The post-Soviet era is a template against which the risks to the euro zone can be gauged, writes STEPHEN KING
BY BUYING Italian and Spanish debt, the European Central Bank has certainly done the right thing.
The rise in Italian yields over the summer was less a play on Italy’s own difficulties – high levels of government debt, a bit too much “bunga bunga” – and more a reflection of existential concerns over the euro’s future.
By intervening in the euro zone’s bond markets, the ECB has become a lender of last resort following the precedent set by the US Federal Reserve in late 2008 and during 2009. In a world characterised by growing financial panic, that has to be good news.
Yet the ECB can only take things so far. A single currency can only survive if its political foundations offer coherence. The crisis suggests that, in the absence of further reforms, the euro simply lacks the appropriate underpinnings.
The break-up of the Soviet Union at the start of the 1990s might seem only tangentially connected to the euro zone’s plight, but the haemorrhaging of political unity that followed the Soviet Union’s collapse led eventually to the destruction of a single currency which, for a short while, had been the sole legal tender across a large number of newly formed republics.
The post-Soviet era – during which the rouble area shrank dramatically – thus provides a template against which the risks to the euro zone can be gauged.

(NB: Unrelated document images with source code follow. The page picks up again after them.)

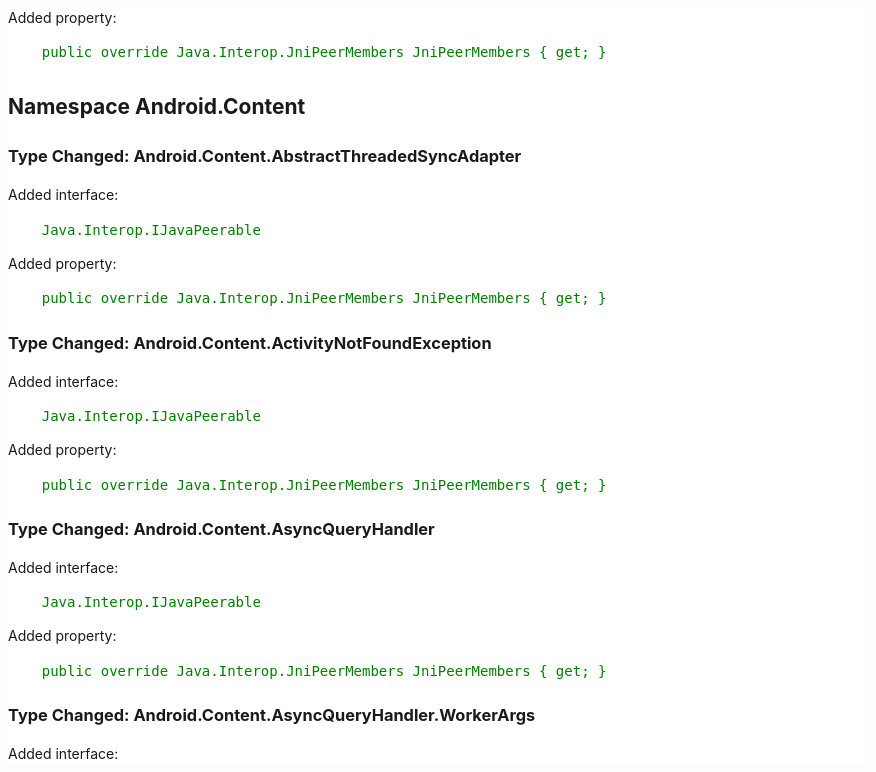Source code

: Added property:

<pre style='color: green'>
	public override Java.Interop.JniPeerMembers JniPeerMembers { get; }
</pre>

## Namespace Android.Content

### Type Changed: Android.Content.AbstractThreadedSyncAdapter

Added interface:

<pre style='color: green'>
	Java.Interop.IJavaPeerable
</pre>

Added property:

<pre style='color: green'>
	public override Java.Interop.JniPeerMembers JniPeerMembers { get; }
</pre>

### Type Changed: Android.Content.ActivityNotFoundException

Added interface:

<pre style='color: green'>
	Java.Interop.IJavaPeerable
</pre>

Added property:

<pre style='color: green'>
	public override Java.Interop.JniPeerMembers JniPeerMembers { get; }
</pre>

### Type Changed: Android.Content.AsyncQueryHandler

Added interface:

<pre style='color: green'>
	Java.Interop.IJavaPeerable
</pre>

Added property:

<pre style='color: green'>
	public override Java.Interop.JniPeerMembers JniPeerMembers { get; }
</pre>

### Type Changed: Android.Content.AsyncQueryHandler.WorkerArgs

Added interface:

With the exception of the Baltic states most republics seemed to be perfectly happy being part of a rouble area. In 1993, however, the rouble area imploded: new currencies came into play from Armenia to Azerbaijan and from Belarus to Georgia.
Why, from a single-currency perspective, did it all go so wrong? For some republics, a new currency was seen as an independent badge of honour. For others, it was much more a story about the inconsistencies of fiscal policy. While the Baltic states were balancing their books, the likes of Georgia and Ukraine presided over budget deficits approaching 30 per cent of GDP.

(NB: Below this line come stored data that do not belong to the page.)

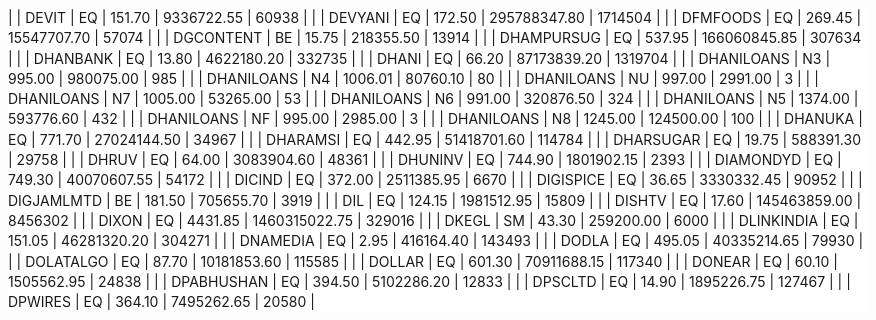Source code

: |  | DEVIT | EQ | 151.70 | 9336722.55 | 60938 |
|  | DEVYANI | EQ | 172.50 | 295788347.80 | 1714504 |
|  | DFMFOODS | EQ | 269.45 | 15547707.70 | 57074 |
|  | DGCONTENT | BE | 15.75 | 218355.50 | 13914 |
|  | DHAMPURSUG | EQ | 537.95 | 166060845.85 | 307634 |
|  | DHANBANK | EQ | 13.80 | 4622180.20 | 332735 |
|  | DHANI | EQ | 66.20 | 87173839.20 | 1319704 |
|  | DHANILOANS | N3 | 995.00 | 980075.00 | 985 |
|  | DHANILOANS | N4 | 1006.01 | 80760.10 | 80 |
|  | DHANILOANS | NU | 997.00 | 2991.00 | 3 |
|  | DHANILOANS | N7 | 1005.00 | 53265.00 | 53 |
|  | DHANILOANS | N6 | 991.00 | 320876.50 | 324 |
|  | DHANILOANS | N5 | 1374.00 | 593776.60 | 432 |
|  | DHANILOANS | NF | 995.00 | 2985.00 | 3 |
|  | DHANILOANS | N8 | 1245.00 | 124500.00 | 100 |
|  | DHANUKA | EQ | 771.70 | 27024144.50 | 34967 |
|  | DHARAMSI | EQ | 442.95 | 51418701.60 | 114784 |
|  | DHARSUGAR | EQ | 19.75 | 588391.30 | 29758 |
|  | DHRUV | EQ | 64.00 | 3083904.60 | 48361 |
|  | DHUNINV | EQ | 744.90 | 1801902.15 | 2393 |
|  | DIAMONDYD | EQ | 749.30 | 40070607.55 | 54172 |
|  | DICIND | EQ | 372.00 | 2511385.95 | 6670 |
|  | DIGISPICE | EQ | 36.65 | 3330332.45 | 90952 |
|  | DIGJAMLMTD | BE | 181.50 | 705655.70 | 3919 |
|  | DIL | EQ | 124.15 | 1981512.95 | 15809 |
|  | DISHTV | EQ | 17.60 | 145463859.00 | 8456302 |
|  | DIXON | EQ | 4431.85 | 1460315022.75 | 329016 |
|  | DKEGL | SM | 43.30 | 259200.00 | 6000 |
|  | DLINKINDIA | EQ | 151.05 | 46281320.20 | 304271 |
|  | DNAMEDIA | EQ | 2.95 | 416164.40 | 143493 |
|  | DODLA | EQ | 495.05 | 40335214.65 | 79930 |
|  | DOLATALGO | EQ | 87.70 | 10181853.60 | 115585 |
|  | DOLLAR | EQ | 601.30 | 70911688.15 | 117340 |
|  | DONEAR | EQ | 60.10 | 1505562.95 | 24838 |
|  | DPABHUSHAN | EQ | 394.50 | 5102286.20 | 12833 |
|  | DPSCLTD | EQ | 14.90 | 1895226.75 | 127467 |
|  | DPWIRES | EQ | 364.10 | 7495262.65 | 20580 |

Because these countries had no access to international capital markets, they had to fund these deficits either through loans from other parts of the former empire or by resorting to printing money. At first, they did this through the back door, creating so-called rouble “supplements”.
Yet, following the central bank of Russia’s summer 1993 currency reform – which abolished all rouble banknotes issued between 1961 and 1992 – the back door abruptly slammed shut. Countries instead chose to issue their own currencies: printing money was the only way in which they could finance their by now ludicrous borrowing needs. Inevitably, many of the fledgling republics succumbed to hyperinflation.

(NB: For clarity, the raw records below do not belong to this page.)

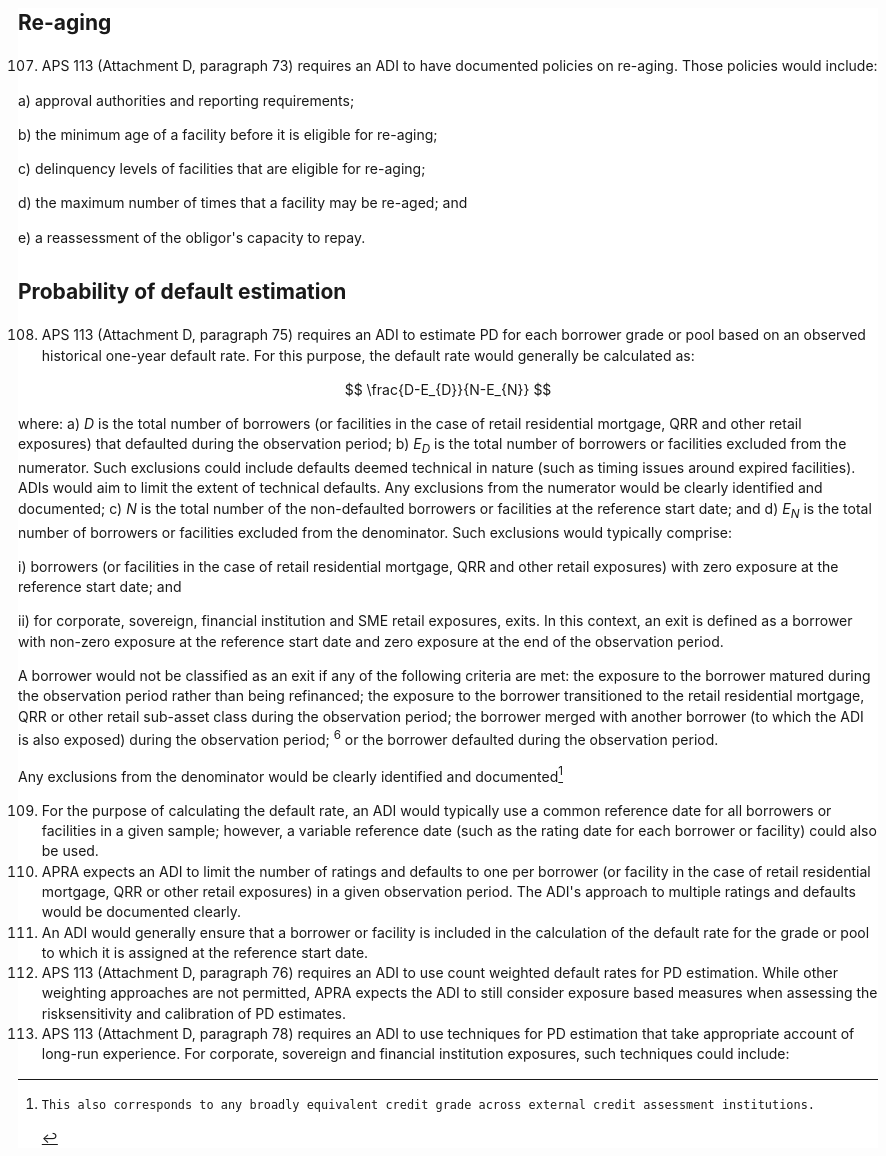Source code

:## Re-aging

107. APS 113 (Attachment D, paragraph 73) requires an ADI to have documented policies on re-aging. Those policies would include:

a) approval authorities and reporting requirements;

b) the minimum age of a facility before it is eligible for re-aging;

c) delinquency levels of facilities that are eligible for re-aging;

d) the maximum number of times that a facility may be re-aged; and

e) a reassessment of the obligor's capacity to repay.

## Probability of default estimation

108. APS 113 (Attachment D, paragraph 75) requires an ADI to estimate PD for each borrower grade or pool based on an observed historical one-year default rate. For this purpose, the default rate would generally be calculated as:

$$
\frac{D-E_{D}}{N-E_{N}}
$$

where:
a) $D$ is the total number of borrowers (or facilities in the case of retail residential mortgage, QRR and other retail exposures) that defaulted during the observation period;
b) $E_{D}$ is the total number of borrowers or facilities excluded from the numerator. Such exclusions could include defaults deemed technical in nature (such as timing issues around expired facilities). ADIs would aim to limit the extent of technical defaults. Any exclusions from the numerator would be clearly identified and documented;
c) $N$ is the total number of the non-defaulted borrowers or facilities at the reference start date; and
d) $E_{N}$ is the total number of borrowers or facilities excluded from the denominator. Such exclusions would typically comprise:

i) borrowers (or facilities in the case of retail residential mortgage, QRR and other retail exposures) with zero exposure at the reference start date; and

ii) for corporate, sovereign, financial institution and SME retail exposures, exits. In this context, an exit is defined as a borrower with non-zero exposure at the reference start date and zero exposure at the end of the observation period.

A borrower would not be classified as an exit if any of the following criteria are met: the exposure to the borrower matured during the observation period rather than being refinanced; the exposure to the borrower transitioned to the retail residential mortgage, QRR or other retail sub-asset class during the observation period; the borrower merged with another borrower (to which the ADI is also exposed) during the observation period; ${ }^{6}$ or the borrower defaulted during the observation period.

Any exclusions from the denominator would be clearly identified and documented[^4]

109. For the purpose of calculating the default rate, an ADI would typically use a common reference date for all borrowers or facilities in a given sample; however, a variable reference date (such as the rating date for each borrower or facility) could also be used.
110. APRA expects an ADI to limit the number of ratings and defaults to one per borrower (or facility in the case of retail residential mortgage, QRR or other retail exposures) in a given observation period. The ADI's approach to multiple ratings and defaults would be documented clearly.
111. An ADI would generally ensure that a borrower or facility is included in the calculation of the default rate for the grade or pool to which it is assigned at the reference start date.
112. APS 113 (Attachment D, paragraph 76) requires an ADI to use count weighted default rates for PD estimation. While other weighting approaches are not permitted, APRA expects the ADI to still consider exposure based measures when assessing the risksensitivity and calibration of PD estimates.
113. APS 113 (Attachment D, paragraph 78) requires an ADI to use techniques for PD estimation that take appropriate account of long-run experience. For corporate, sovereign and financial institution exposures, such techniques could include:


[^1]:    For example, the model owner would have ultimate accountability for the use and performance of a model, which includes ensuring that the model is developed, implemented and used properly, has undergone the appropriate validation and approval processes, and is documented comprehensively.
[^2]:    For example, the model register would typically include details about the type of model, model scope, IRB asset class, model materiality (including total exposure), model owner, implementation date, validation rating and dates of the most recent and next scheduled validations.
[^3]:    Small-business exposures or exposures secured by residential real estate, whether or not extended to an individual, may be classified as retail exposures where they satisfy the criteria in APS 113 (paragraphs 37 or 40 ).
[^4]:    This also corresponds to any broadly equivalent credit grade across external credit assessment institutions.
[^5]:    The Basel framework for capital rests on three pillars. 'Pillar 1' is quantitative requirements for capital as set out in the prudential standards and measured in risk-weighted assets (RWA) terms. 'Pillar 2' is the supervisory review process, which includes supervision of risk management and may include adjustments to capital requirements. 'Pillar 3' is disclosure requirements designed to encourage market discipline.
[^6]:    Merged borrowers would be counted as one observation in the denominator and, depending on the performance of the borrowers, the numerator.
[^7]:    For example, the validation function could leverage insights from the credit assurance function about the effectiveness of credit risk assessment and the ongoing operational integrity and consistency of internal ratings.
[^8]:    This could include benchmarking analysis, scenario and sensitivity testing, reviewing the relevance of developmental logic and assessing whether the rating system is operating as intended.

It would be crazy to suggest that fiscal misbehaviour within the euro zone is anything like on the same scale as it proved to be within some of the former Soviet republics. Yet European nations have experienced significant revenue shortfalls, weak growth and, in some cases, a loss of access to international capital markets.
Those countries with heavy debts are finding it increasingly difficult to get a sympathetic hearing from their more creditworthy partners. And, in many instances, austerity is not working: fiscal consolidation plans are being met by a higher cost of borrowing, creating an increasingly unstable environment both financially and politically.
So might the euro zone head the same way as the rouble zone? Could the inconsistencies of fiscal policy and the disagreements between creditors and debtors eventually trip the whole system up? It might seem unlikely but, then again, no one at the beginning of 1992 thought the rouble zone would fall apart.
If the euro is not to share the rouble’s fate, its member nations will have to agree on a lot more than just the level of interest rates. They will also have to create a fiscal framework that allows for cross-border transfers, resolves conflicts between creditors and debtors, and supports the Bostonian principle of “no taxation without representation”.